BY ALEXANDER SMITH
Capital News Service
LANSING — Bicyclists may be safer when riding on Michigan roads if new driver’s education bills are passed by the Legislature.
The proposals would require vehicles to be at least 5 feet away when passing a cyclist and create harsher penalties for injuring or killing a rider. They would also require three hours of instruction on bicycle and motorcycle awareness as part of driver’s education.
According to the Office of Highway Safety Planning, crashes between motorists and bicyclists rose 57 percent from 2014 to 2015. Between Jan. 1 and Aug. 30 this year, 18 bicyclists died from crashes with vehicles.
Some cities have local laws about how close a car can pass a bicyclist, but according to bill sponsor Sen. Margaret O’Brien, R-Portage, a state law needs to set a uniform standard.
“We’ve seen 3 feet, we’ve seen 5 feet, we’ve seen nothing at all,” O’Brien said. “It creates a patchwork of laws that confuses drivers and expects them to know how the laws change between municipalities.”
Many people don’t know bicyclists have an equal right to be on the road, O’Brien said. One of the bills would make that clear by adding safe road-sharing in the additional three hours of driver’s education.
Not everyone agrees with adding class time. The Secretary of State does not support the legislation due to the potential costs, according to Fred Woodhams, the communications manager.
“Drivers education courses are 24 hours at a minimum, so if you’re adding hours to that, you’re cutting out other critical components or you’re expanding hours and increasing the costs to parents,” Woodhams said. “As you increase the cost, that will result in fewer teens taking driver’s ed, waiting until they turn 18 to take the driver’s test and not going through driver’s ed at all.”
The curriculum already dedicates two hours to sharing the road, Woodhams said.
Cyclists have the same right to use public roads, but sidewalks are often much safer, said Julie Baesch, co-owner of City Bike Shop in Traverse City.
“I think sometimes we bikers want exactly the same rights as cars, but we really shouldn’t be riding in some places,” Baesch said.
Still, drivers shouldn’t think bicyclists don’t belong on public streets, said David Bucholtz, the store manager of McLain Cycle & Fitness in Traverse City.
“I think bikes should be able to go everywhere.

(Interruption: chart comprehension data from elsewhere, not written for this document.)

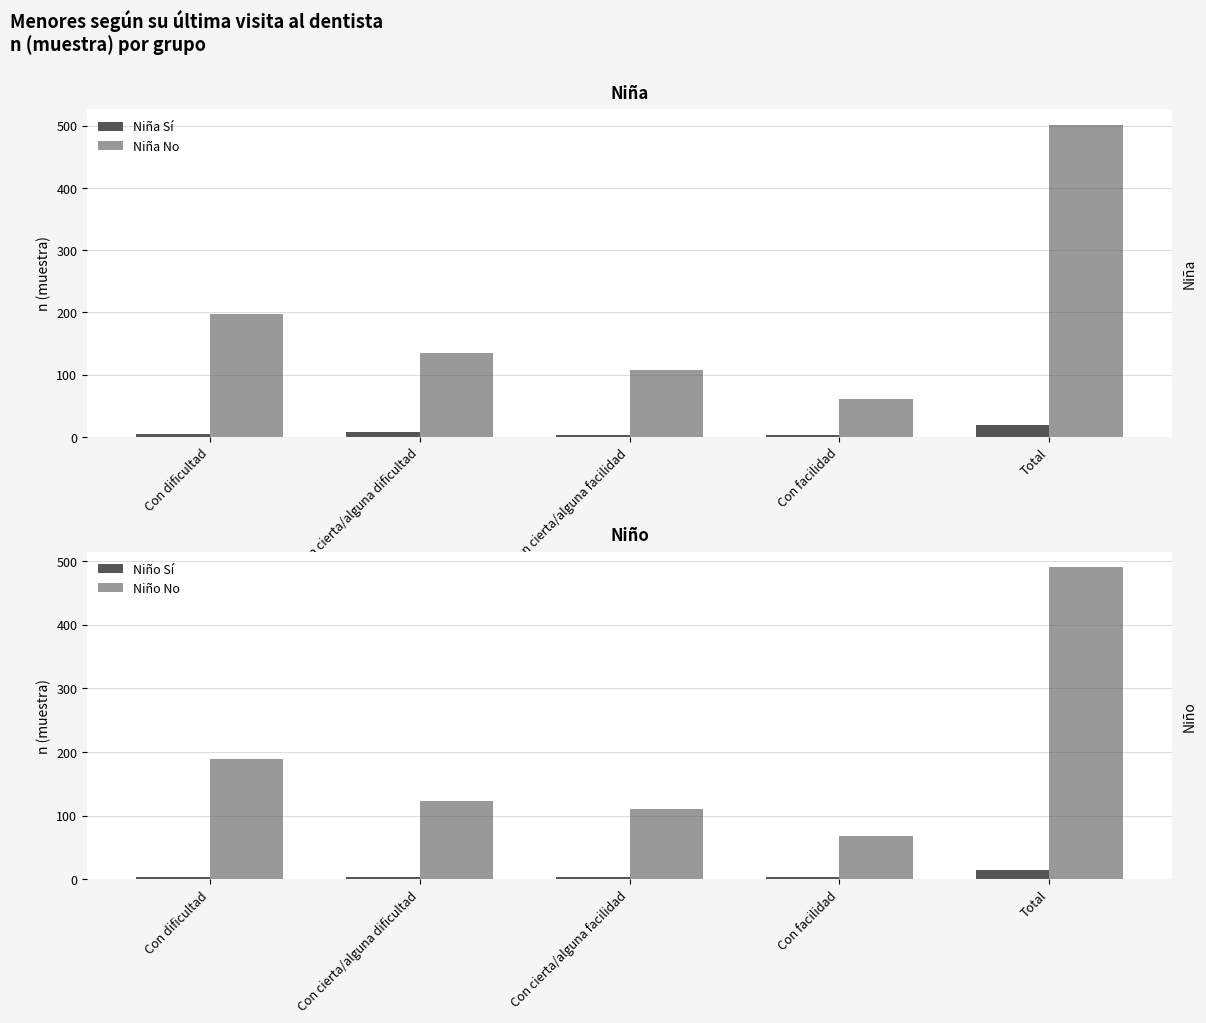

Reading left to right, list all the values displayed in this chart.

Niña Sí: Con dificultad=5	Con cierta/alguna dificultad=8	Con cierta/alguna facilidad=4	Con facilidad=3	Total=20
Niña No: Con dificultad=197	Con cierta/alguna dificultad=135	Con cierta/alguna facilidad=108	Con facilidad=61	Total=501
Niño Sí: Con dificultad=3	Con cierta/alguna dificultad=4	Con cierta/alguna facilidad=3	Con facilidad=4	Total=14
Niño No: Con dificultad=189	Con cierta/alguna dificultad=123	Con cierta/alguna facilidad=110	Con facilidad=68	Total=490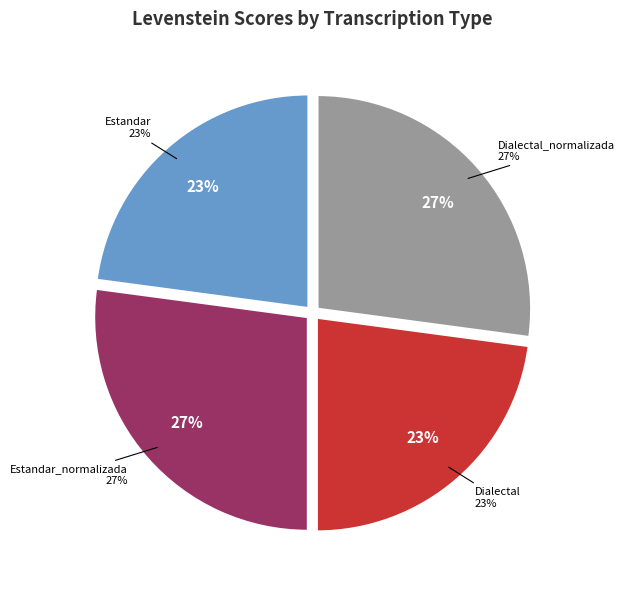

To the nearest percent, what is the difference between the largest and smallest slice percentages?

4%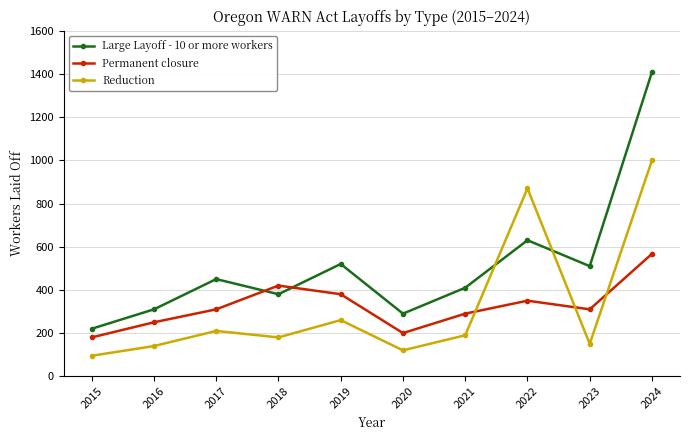

Count the number of data series in this chart.

3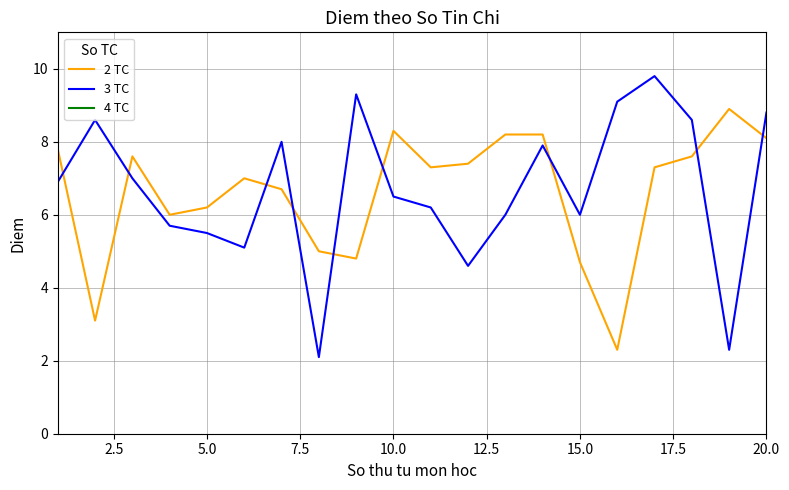

What is the minimum value for 3 TC?

2.1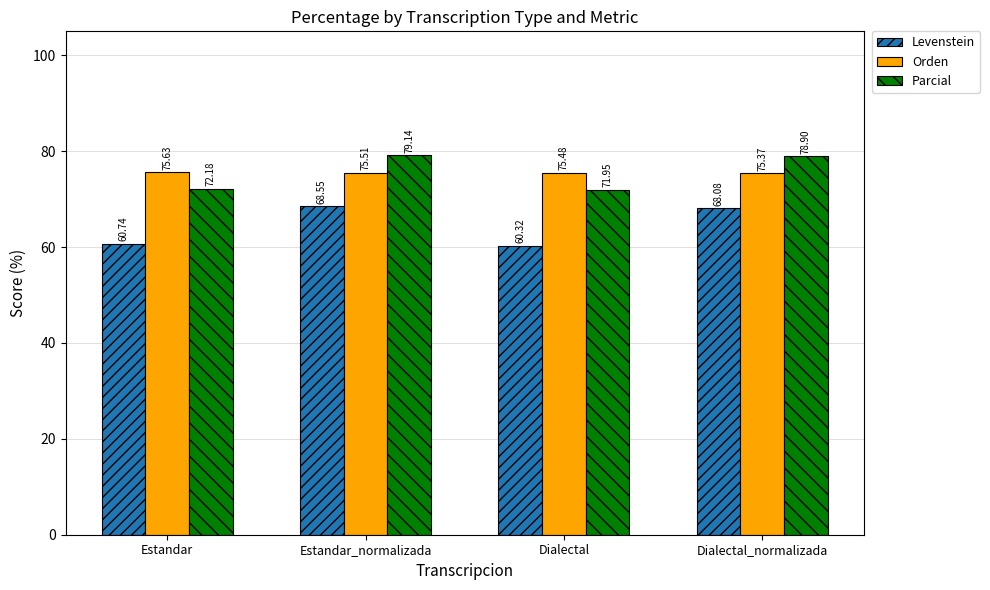

At which category is the sum across all series the highest?

Estandar_normalizada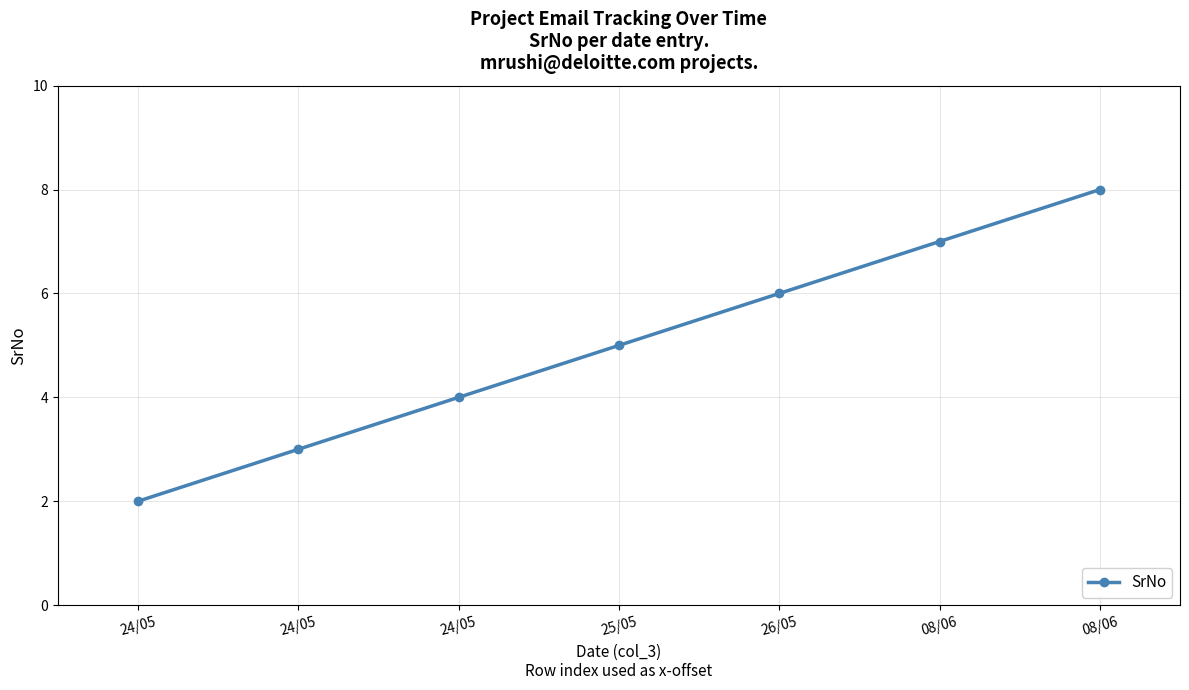

What is the greatest value displayed?

8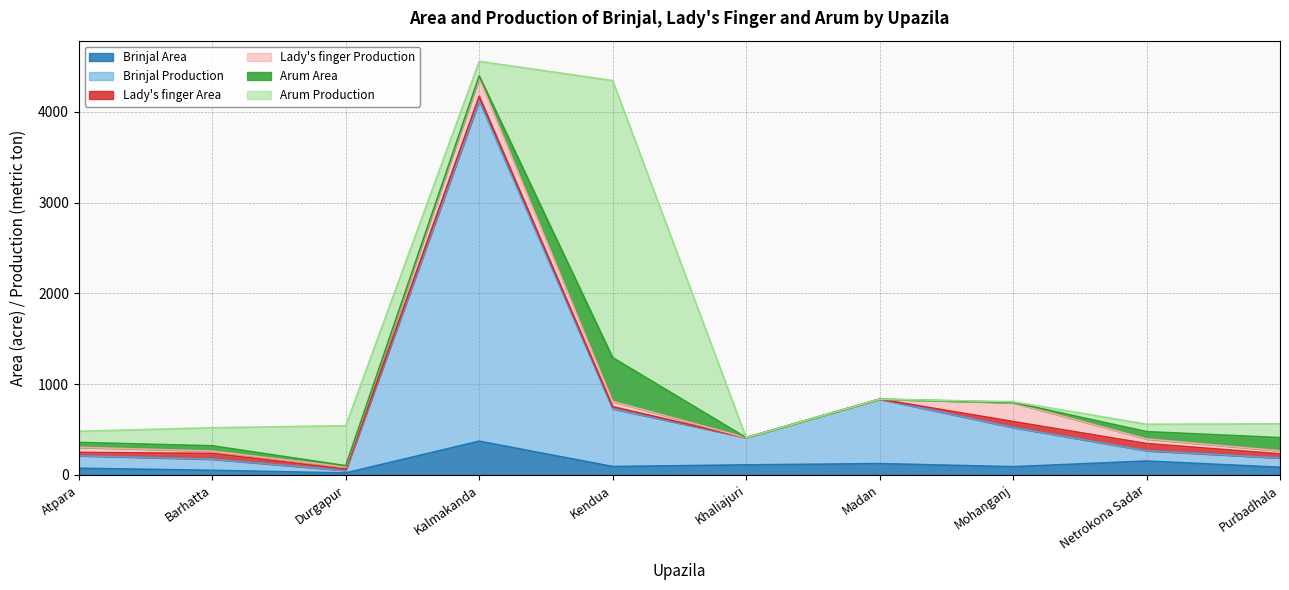

What position from the left is Madan?

7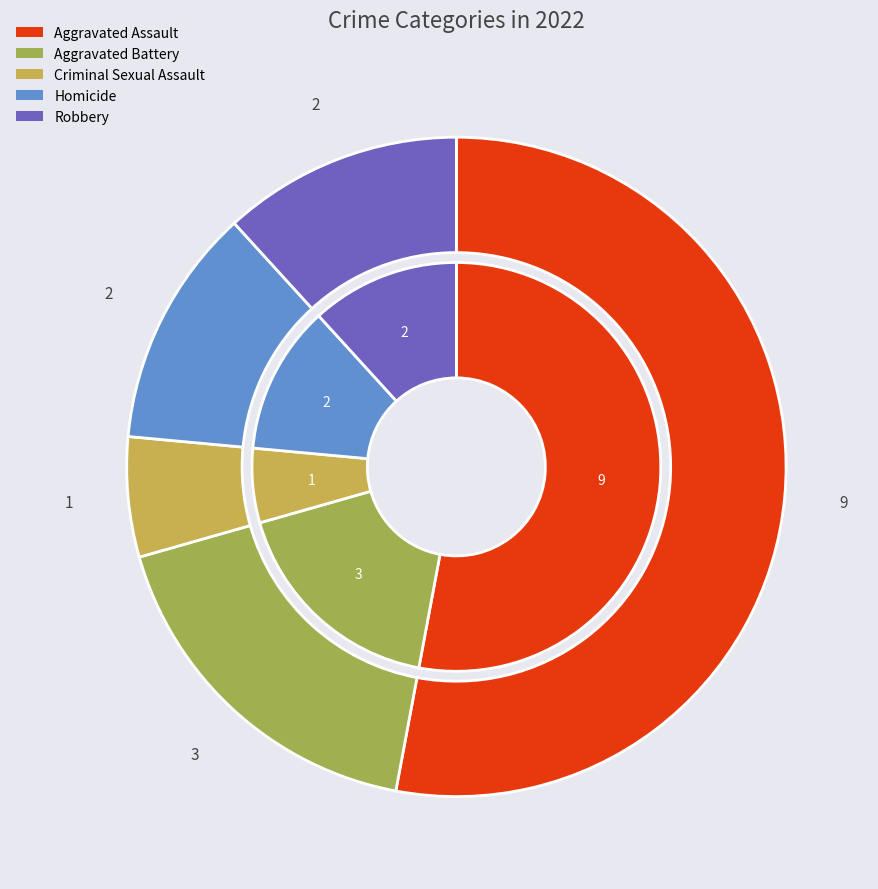

What is the change in value from Aggravated Assault to Aggravated Battery?

-6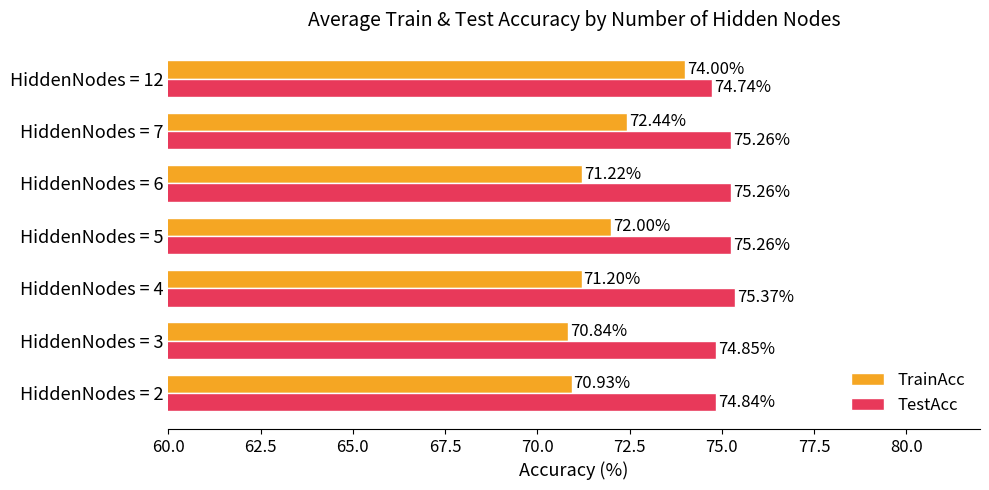

What is the sum of all TestAcc values?

525.6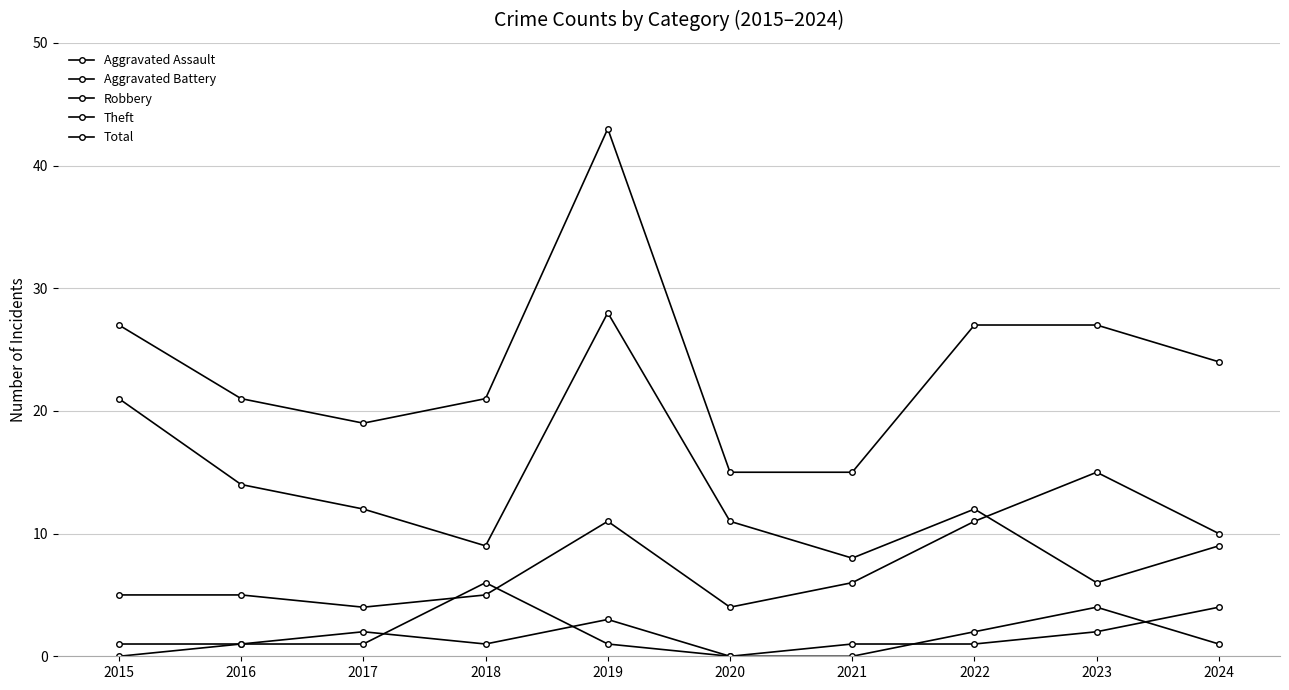

Reading left to right, extract all data points from this chart.

Aggravated Assault: 0	1	2	1	3	0	0	2	4	1
Aggravated Battery: 1	1	1	6	1	0	1	1	2	4
Robbery: 5	5	4	5	11	4	6	11	15	10
Theft: 21	14	12	9	28	11	8	12	6	9
Total: 27	21	19	21	43	15	15	27	27	24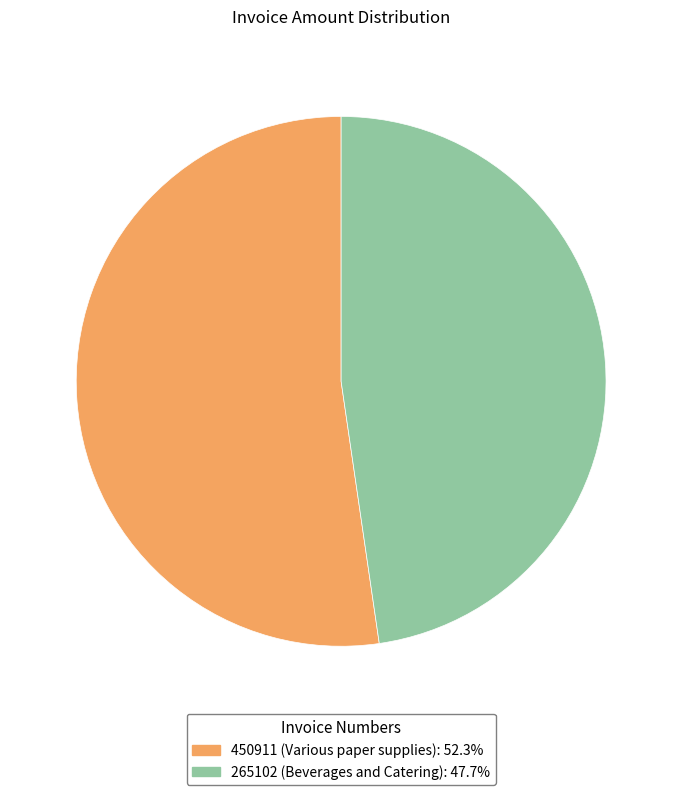

Is 265102 (Beverages and Catering): 47.7% the majority of the pie?

No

Should we have our own bike lanes off to the side? Absolutely, but motorists should learn that I pay taxes too, I have the right to be there too. If it means slowing them down a little bit and they have to give me a wider berth, well gosh golly, I’m sorry, but it’s for our safety,” he said.
Bucholtz, an avid group rider, said he hopes the bills will boost awareness.
Ignorant drivers are a common danger to his team, he said.
“No accidents yet but there’s always a close call, there’s always some sort of exchange with a motorist who will tell us we shouldn’t be on the road or ask why aren’t we on the sidewalk,” Bucholtz said. “It’s a usual occurrence.”
The bills have been reported by the Senate Judiciary Committee but have not yet been scheduled for a vote by the full Senate.